## How to complete this task
Before copying, set the pictures aside; then repeat every line below verbatim.

Dataset excerpt START

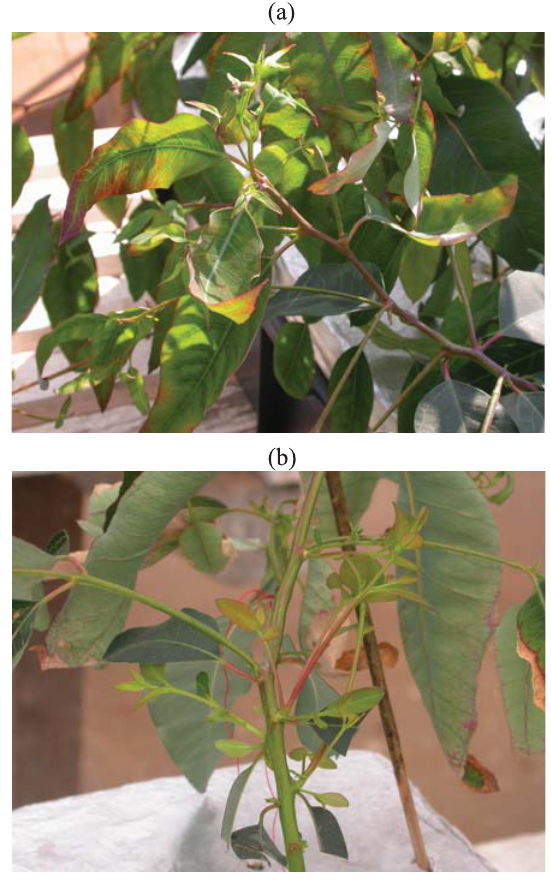
Figure 1. Boron deficient eucalypt plant (a) and emission of lateral sprouts 17 days after 10 B application to a single mature leaf of the B- deficient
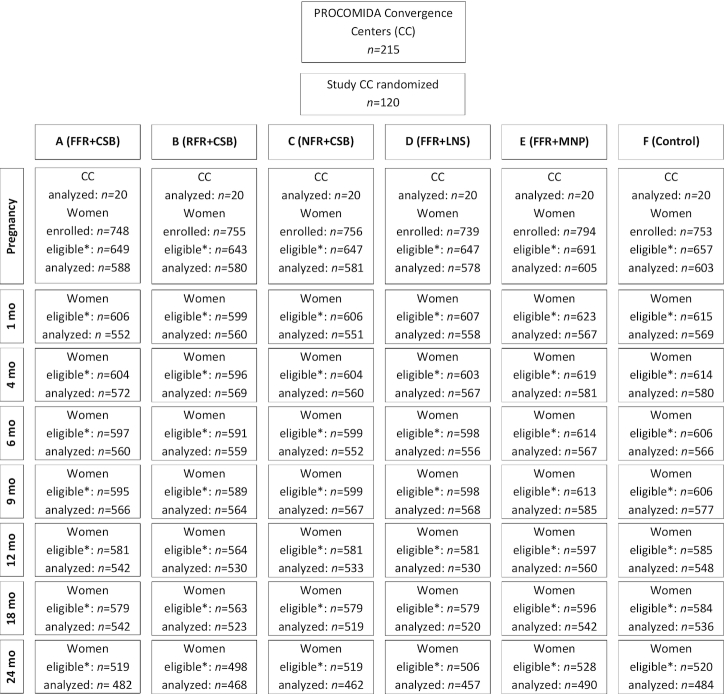
Trial profile. *Meets the eligibility criteria for the analyses presented in this article. CC, Convergence Center; CSB, corn–soy blend; FFR, full family ration; LNS, lipid-based nutrient supplement; MNP, micronutrient powder; NFR, no family ration; RFR, reduced family ration.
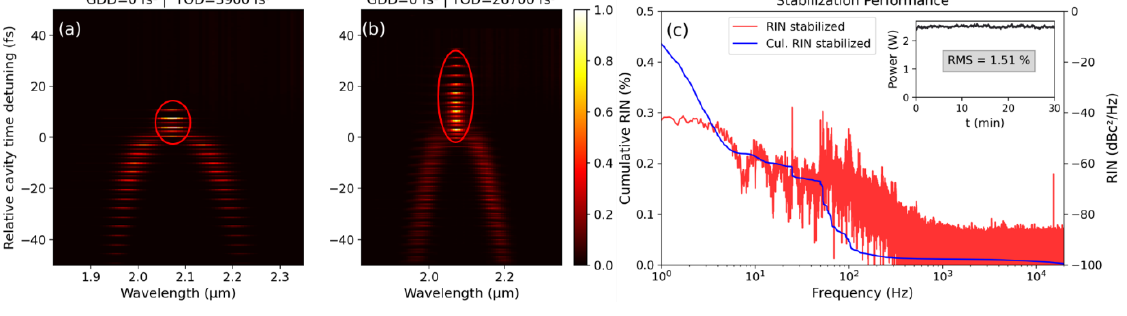
Fig. 1. Extending the self-locking region by changing the third-order dispersion (TOD). (a), (b) Experimental cavity length scans for small and large values of TOD, respectively. The self-locking region is marked with the red ellipse. (c) Relative intensity noise (RIN) of the signal output of the DROPO for active PI controller (red). The cumulative RIN for the stabilized system is less than 0.9% (blue). Inset shows longtime measurement of the output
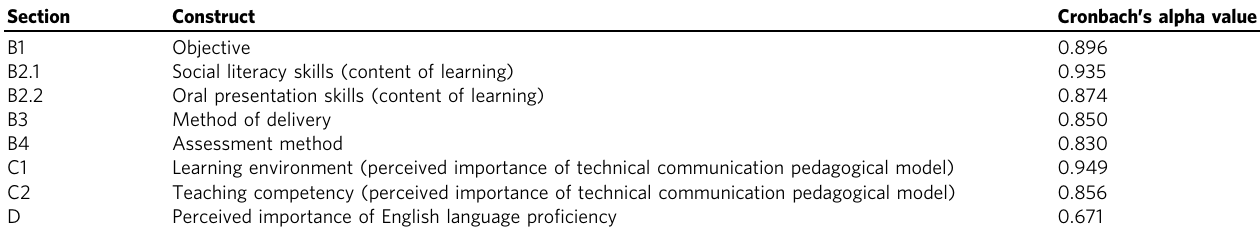
Table 3 The Cronbach ’ s alpha measure of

Dataset excerpt END

## Solution for this problem
Figure 1. Boron deficient eucalypt plant (a) and emission of lateral sprouts 17 days after 10 B application to a single mature leaf of the B- deficient
Trial profile. *Meets the eligibility criteria for the analyses presented in this article. CC, Convergence Center; CSB, corn–soy blend; FFR, full family ration; LNS, lipid-based nutrient supplement; MNP, micronutrient powder; NFR, no family ration; RFR, reduced family ration.
Fig. 1. Extending the self-locking region by changing the third-order dispersion (TOD). (a), (b) Experimental cavity length scans for small and large values of TOD, respectively. The self-locking region is marked with the red ellipse. (c) Relative intensity noise (RIN) of the signal output of the DROPO for active PI controller (red). The cumulative RIN for the stabilized system is less than 0.9% (blue). Inset shows longtime measurement of the output
Table 3 The Cronbach ’ s alpha measure of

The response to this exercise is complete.